Прошел слух, что сегодня вечером – до полуночи – будет тотальная проверка работы комендантов и спать ни в коем случае нельзя. Проверять будут ответственные дежурные зоны А, и якобы примут участие все, кому не лень шляться по Зданию в ночное время. Кого заметят спящим, сразу уволят. Но перед увольнением, наверняка, выпорют крапивой.
…ну и пусть его, что проверка. А я сказал себе, что жду чего-то необычного. Связной тут не в счет. Он придет и уйдет. А я останусь.
Но что-то произойдет. С самого утра такое настроение. Хочется, чтобы все было хорошо и – у всех. Обнять бы весь мир одним махом и расцеловать. На дворе весна, хотя кое-где еще снег лежит. Весна упорно берет свое. Люди начинают все больше улыбаться друг другу.
Галина Александровна, начальница нашего корпуса Г, более всего похожая на увядшую советскую интеллектуалку, утром была загадочно-эротична. Нет, эротично-загадочна. Она благоухала, да так, что я подсознательно почувствовал, что меня охватывает некая ревность непонятно к чему и к кому. Ее длинные русые волосы вились особенно, губы что-то произносили… ну, наверняка вчера у них с мужем был удачный физический контакт. А кто для нее я? Ревную? Бессознательно, к любому мужику, кем бы он ни был.
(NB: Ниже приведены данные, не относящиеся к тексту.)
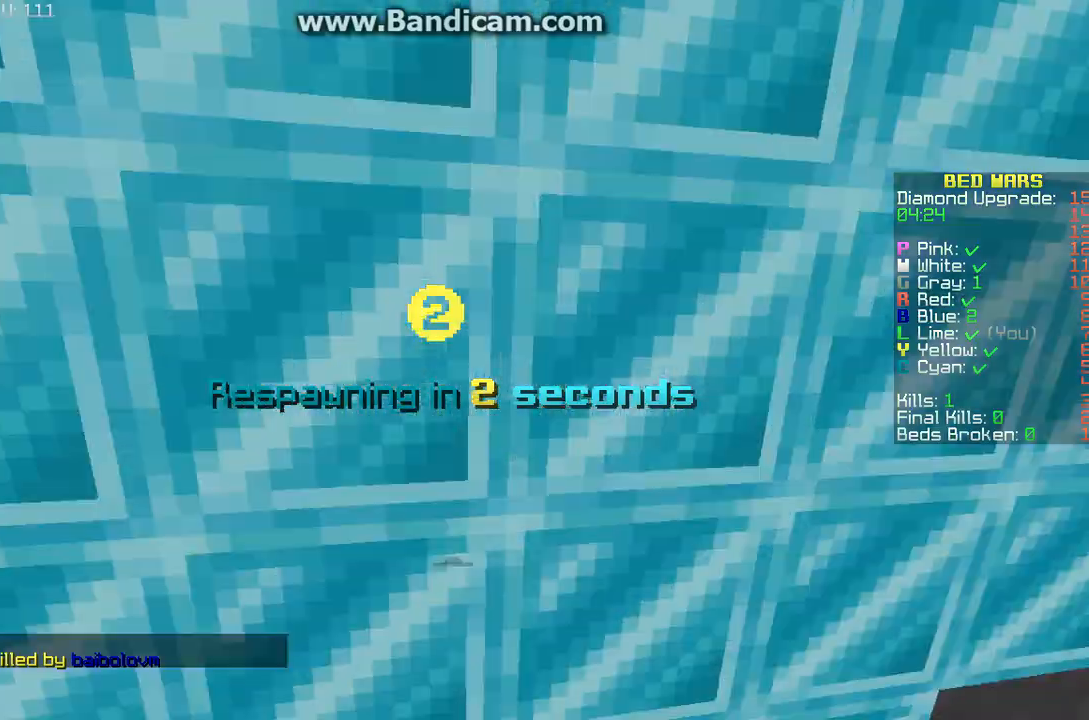
{"keys": ["a", "w"], "mouse": [], "events": [[333, "a", "down"]]}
Да, это мы можем. от нечего делать ревнуем, завидуем. А ведь ты, братец, всего лишь вечерний призрак на этаже, призрак, появляющийся раз в три дня.
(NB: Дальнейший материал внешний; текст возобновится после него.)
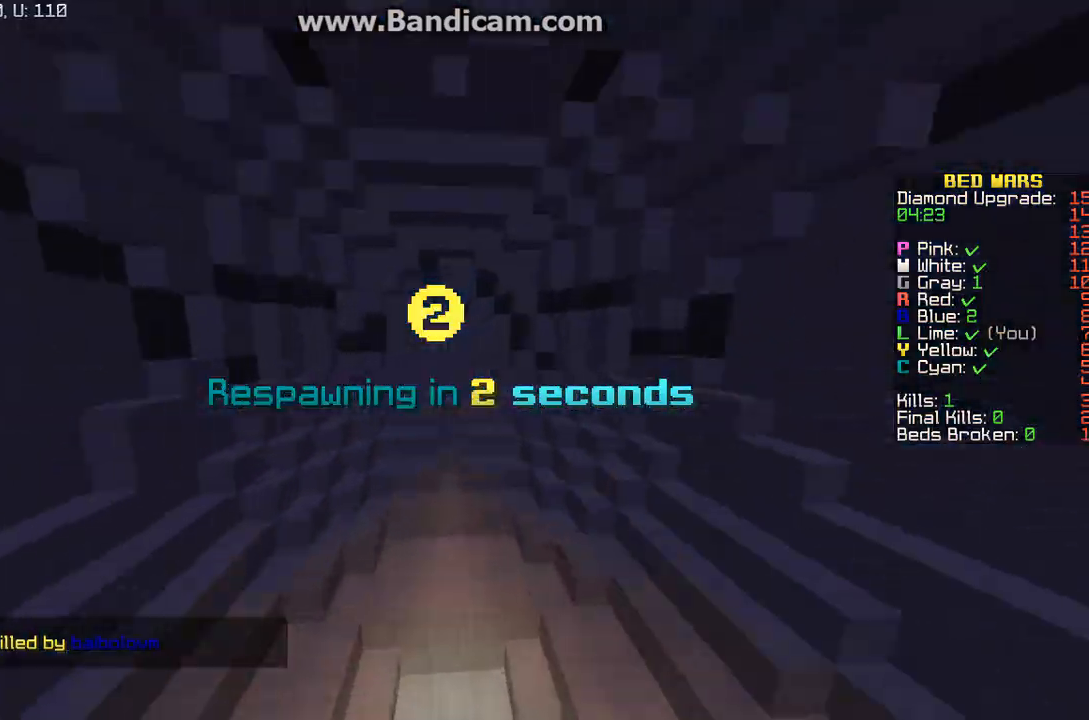
{"keys": ["w"], "mouse": [], "events": [[33, "a", "up"]]}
Тень скользнула мимо меня к лифту, изящным смутным силуэтом, и даже показалось в полумраке, что помахала мне на прощанье рукой, наполнив тяжелый воздух этажа ароматом загадочной туалетной воды. Галина Александровна. Уходит. Может, ей, наконец, наскучило однообразие в работе, и она хочет каким-то способом отвлечься? Но я для нее всего лишь подчиненный… а с другой стороны, ну и что, с подчиненным в самый раз. И ведь все условия есть: отдельный кабинет с диваном, и стол огромный, и время… завела бы меня к себе, толкнула на стол, освободилась от ненавистного нижнего белья …
Нет, пошла к своему мужу, с которым живет где-то в одном из бесчисленных блоков Главного здания. Пошла, чтобы провести вечер в его обществе, а завтра опять с утра на работу… чертова реальность бытия. Скука.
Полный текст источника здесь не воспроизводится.